J. D. : Ce Gouvernement est tout entier tourné vers la lutte contre les inégalités territoriales. C’est le sens même de ce grand ministère des territoires piloté par Jacqueline Gourault, Sébastien Lecornu et moi-même. En matière de numérique, il y a en effet urgence à agir. Car contrairement aux idées reçues, le développement du numérique aujourd’hui accentue les inégalités. Il existe encore sur notre territoire des centaines de zones blanches où la téléphonie mobile ne passe pas. Pour y mettre fin, nous avons révolutionné le système d’octroi de fréquences aux opérateurs, dont ils ont besoin pour fonctionner. Jusqu’ici, l’Etat les attribuait sur une base d’enchères budgétaires. Désormais, cette attribution se fait sur la base des engagements des opérateurs à développer la téléphonie mobile sur nos territoires et en particulier sur les territoires les plus ruraux, là, où ils sont cruellement absents. Et cela fonctionne ! Depuis le 1er janvier date de signature de cet accord, ce sont plus de 2000 sites qui sont passés de la 2G /3G à la 4G. D’ici fin 2020, ce sont 10 000 zones qui basculeront en 4G. Par ailleurs, chaque année, des centaines de zones blanches identifiées par les élus locaux, et j’insiste là-dessus, seront traitées par les opérateurs à notre demande. Nous avons créé pour ce faire une mission France Mobile qui est à la disposition de tous les élus locaux.. Notre autre ambition est de couvrir aussi les zones de transports (lignes de train, autoroutes, etc.). Autant d’engagements des opérateurs qui seront surveillés de près par L’Autorité de régulation des communications électroniques et des postes (Arcep). Et par moi également.
RCL : Le foncier : la bête noire des constructeurs, promoteurs, aménageurs : l’inversion de la fiscalité prévue dans la loi ELAN va t-elle finir par libérer le foncier ?

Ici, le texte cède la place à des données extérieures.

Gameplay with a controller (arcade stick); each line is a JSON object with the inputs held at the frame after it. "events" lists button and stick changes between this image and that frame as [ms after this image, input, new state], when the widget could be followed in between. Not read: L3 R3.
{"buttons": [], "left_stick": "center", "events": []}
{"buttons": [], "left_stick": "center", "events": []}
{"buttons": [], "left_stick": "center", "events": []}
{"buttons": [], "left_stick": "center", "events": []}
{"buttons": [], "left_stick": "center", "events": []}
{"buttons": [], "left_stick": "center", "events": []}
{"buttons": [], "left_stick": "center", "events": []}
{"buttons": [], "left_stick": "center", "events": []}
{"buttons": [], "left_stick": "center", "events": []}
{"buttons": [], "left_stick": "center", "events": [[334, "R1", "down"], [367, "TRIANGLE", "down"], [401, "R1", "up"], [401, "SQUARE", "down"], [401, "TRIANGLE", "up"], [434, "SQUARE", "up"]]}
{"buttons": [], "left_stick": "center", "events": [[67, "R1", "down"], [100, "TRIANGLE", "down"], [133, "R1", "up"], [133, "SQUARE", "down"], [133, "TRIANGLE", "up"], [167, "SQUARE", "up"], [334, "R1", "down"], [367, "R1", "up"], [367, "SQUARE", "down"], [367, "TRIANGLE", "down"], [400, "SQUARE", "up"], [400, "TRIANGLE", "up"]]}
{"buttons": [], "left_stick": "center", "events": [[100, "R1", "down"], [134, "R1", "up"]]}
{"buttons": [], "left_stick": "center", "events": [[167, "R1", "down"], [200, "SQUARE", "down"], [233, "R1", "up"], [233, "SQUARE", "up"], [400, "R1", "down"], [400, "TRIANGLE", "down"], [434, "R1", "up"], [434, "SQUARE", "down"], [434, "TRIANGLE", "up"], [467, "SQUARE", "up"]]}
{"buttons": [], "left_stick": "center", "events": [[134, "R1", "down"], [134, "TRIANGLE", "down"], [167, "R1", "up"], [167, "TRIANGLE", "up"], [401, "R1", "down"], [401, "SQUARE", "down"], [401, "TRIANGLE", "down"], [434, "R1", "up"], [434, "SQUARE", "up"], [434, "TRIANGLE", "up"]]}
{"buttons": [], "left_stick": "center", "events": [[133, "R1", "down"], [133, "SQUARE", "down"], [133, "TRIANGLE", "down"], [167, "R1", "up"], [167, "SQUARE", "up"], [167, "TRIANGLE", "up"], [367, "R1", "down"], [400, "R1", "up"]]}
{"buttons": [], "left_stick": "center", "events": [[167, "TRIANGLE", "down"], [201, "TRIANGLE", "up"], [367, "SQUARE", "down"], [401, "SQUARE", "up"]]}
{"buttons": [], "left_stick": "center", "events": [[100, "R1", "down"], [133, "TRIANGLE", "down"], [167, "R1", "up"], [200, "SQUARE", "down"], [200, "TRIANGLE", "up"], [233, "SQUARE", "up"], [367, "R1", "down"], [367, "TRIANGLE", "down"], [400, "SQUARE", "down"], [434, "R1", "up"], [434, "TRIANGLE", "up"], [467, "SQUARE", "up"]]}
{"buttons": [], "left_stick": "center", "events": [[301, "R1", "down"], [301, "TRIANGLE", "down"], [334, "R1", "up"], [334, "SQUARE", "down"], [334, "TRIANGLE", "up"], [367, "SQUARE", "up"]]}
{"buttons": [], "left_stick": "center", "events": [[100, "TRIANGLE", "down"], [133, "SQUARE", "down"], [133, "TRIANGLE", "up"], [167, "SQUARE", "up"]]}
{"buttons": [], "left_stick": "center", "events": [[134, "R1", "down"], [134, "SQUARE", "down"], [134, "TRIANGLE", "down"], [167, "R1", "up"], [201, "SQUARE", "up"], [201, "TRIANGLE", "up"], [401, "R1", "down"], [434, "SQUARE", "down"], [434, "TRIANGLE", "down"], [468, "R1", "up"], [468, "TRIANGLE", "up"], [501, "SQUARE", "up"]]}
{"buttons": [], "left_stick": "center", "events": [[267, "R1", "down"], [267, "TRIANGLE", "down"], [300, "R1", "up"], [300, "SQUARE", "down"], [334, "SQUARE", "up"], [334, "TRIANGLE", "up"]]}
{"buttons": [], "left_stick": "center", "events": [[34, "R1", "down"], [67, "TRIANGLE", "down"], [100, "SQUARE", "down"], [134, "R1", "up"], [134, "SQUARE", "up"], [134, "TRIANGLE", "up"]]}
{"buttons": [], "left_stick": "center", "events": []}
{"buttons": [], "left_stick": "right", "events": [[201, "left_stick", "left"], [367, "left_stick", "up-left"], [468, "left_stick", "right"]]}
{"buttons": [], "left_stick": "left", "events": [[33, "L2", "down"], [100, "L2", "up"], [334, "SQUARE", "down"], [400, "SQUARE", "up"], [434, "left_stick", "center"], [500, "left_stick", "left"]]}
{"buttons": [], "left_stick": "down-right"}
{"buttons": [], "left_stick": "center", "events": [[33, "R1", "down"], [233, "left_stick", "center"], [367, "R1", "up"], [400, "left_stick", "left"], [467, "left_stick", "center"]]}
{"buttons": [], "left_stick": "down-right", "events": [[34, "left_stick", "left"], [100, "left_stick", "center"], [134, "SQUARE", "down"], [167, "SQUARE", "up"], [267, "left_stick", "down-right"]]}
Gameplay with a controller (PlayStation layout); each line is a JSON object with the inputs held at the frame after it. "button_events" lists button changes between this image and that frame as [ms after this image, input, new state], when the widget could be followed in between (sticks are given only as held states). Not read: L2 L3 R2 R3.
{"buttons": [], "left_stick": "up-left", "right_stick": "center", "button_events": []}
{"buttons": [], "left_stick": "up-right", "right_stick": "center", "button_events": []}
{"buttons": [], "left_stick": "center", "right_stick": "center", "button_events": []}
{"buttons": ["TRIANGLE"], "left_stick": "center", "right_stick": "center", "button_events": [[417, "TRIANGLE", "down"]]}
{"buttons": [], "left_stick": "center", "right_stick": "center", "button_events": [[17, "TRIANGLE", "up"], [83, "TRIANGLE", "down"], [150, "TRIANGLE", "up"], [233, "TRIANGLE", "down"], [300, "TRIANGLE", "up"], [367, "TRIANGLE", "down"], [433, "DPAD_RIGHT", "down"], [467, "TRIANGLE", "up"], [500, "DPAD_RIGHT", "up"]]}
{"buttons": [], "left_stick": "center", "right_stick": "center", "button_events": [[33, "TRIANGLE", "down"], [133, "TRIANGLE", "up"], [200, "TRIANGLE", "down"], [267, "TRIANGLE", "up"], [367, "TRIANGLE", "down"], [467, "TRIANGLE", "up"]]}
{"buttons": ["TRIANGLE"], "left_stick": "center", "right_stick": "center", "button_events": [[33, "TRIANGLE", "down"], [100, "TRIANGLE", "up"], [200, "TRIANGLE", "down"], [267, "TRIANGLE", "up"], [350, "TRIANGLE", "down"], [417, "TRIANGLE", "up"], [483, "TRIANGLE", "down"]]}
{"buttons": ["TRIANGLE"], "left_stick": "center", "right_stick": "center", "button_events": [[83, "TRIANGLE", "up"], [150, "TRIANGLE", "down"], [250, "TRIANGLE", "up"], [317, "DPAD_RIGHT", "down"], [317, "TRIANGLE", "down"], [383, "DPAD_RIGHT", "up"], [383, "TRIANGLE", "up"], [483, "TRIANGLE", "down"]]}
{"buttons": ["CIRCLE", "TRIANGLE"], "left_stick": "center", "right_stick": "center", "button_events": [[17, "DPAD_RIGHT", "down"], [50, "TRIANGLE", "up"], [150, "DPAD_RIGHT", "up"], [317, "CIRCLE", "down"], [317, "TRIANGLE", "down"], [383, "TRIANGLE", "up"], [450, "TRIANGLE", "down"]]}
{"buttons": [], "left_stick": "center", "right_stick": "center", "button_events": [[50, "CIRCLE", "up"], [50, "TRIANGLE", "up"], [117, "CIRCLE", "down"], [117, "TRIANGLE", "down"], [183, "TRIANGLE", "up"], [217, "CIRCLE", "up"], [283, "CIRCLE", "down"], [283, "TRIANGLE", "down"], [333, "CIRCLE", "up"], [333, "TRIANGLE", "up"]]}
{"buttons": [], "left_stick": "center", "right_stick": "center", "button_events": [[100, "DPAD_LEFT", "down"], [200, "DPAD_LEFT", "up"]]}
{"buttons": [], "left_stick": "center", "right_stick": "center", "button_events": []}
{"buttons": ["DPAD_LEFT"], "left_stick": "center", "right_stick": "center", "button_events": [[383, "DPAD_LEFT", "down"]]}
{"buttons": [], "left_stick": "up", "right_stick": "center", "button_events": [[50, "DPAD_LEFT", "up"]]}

J. D. : Jusqu’ici, la fiscalité en place incitait les propriétaires à conserver le foncier plutôt qu’à le libérer. Une aberration. Le gouvernement a fait le choix d’inverser la tendance dès le collectif budgétaire de fin 2017 avec un abattement exceptionnel et temporaire sur les plus-values de cession de foncier en vue de réaliser des logements. C’est une des mesures de notre stratégie logement. J’ai par ailleurs mis en place une cellule d’identification des fonciers qui permettra d’accompagner les élus dans l’identification de terrains. Je souhaite en particulier que les préfets se mobilisent sur la libération du foncier public afin d’accélérer les opérations d’aménagement : l’Etat doit être localement apporteur de solutions auprès des maires. Dans le même temps, je crois profondément aux innovations pour libérer les terrains, déjà à l’œuvre sur les territoires et je les favorise. Je pense par exemple aux organismes fonciers solidaires (OFS), qui permettent un accès au logement moins cher par une dissociation de la propriété du terrain et du bâtiment. De nombreuses collectivités s’y mobilisent et je souhaite les y accompagner. L’innovation n’est pas que technique, elle est d’abord dans l’imagination de nouvelles solutions locales. Nous avons prévu que les logements construits dans le cadre de ces OFS rentreraient dans les quotas SRU, afin de donner un coup de pouce aux collectivités.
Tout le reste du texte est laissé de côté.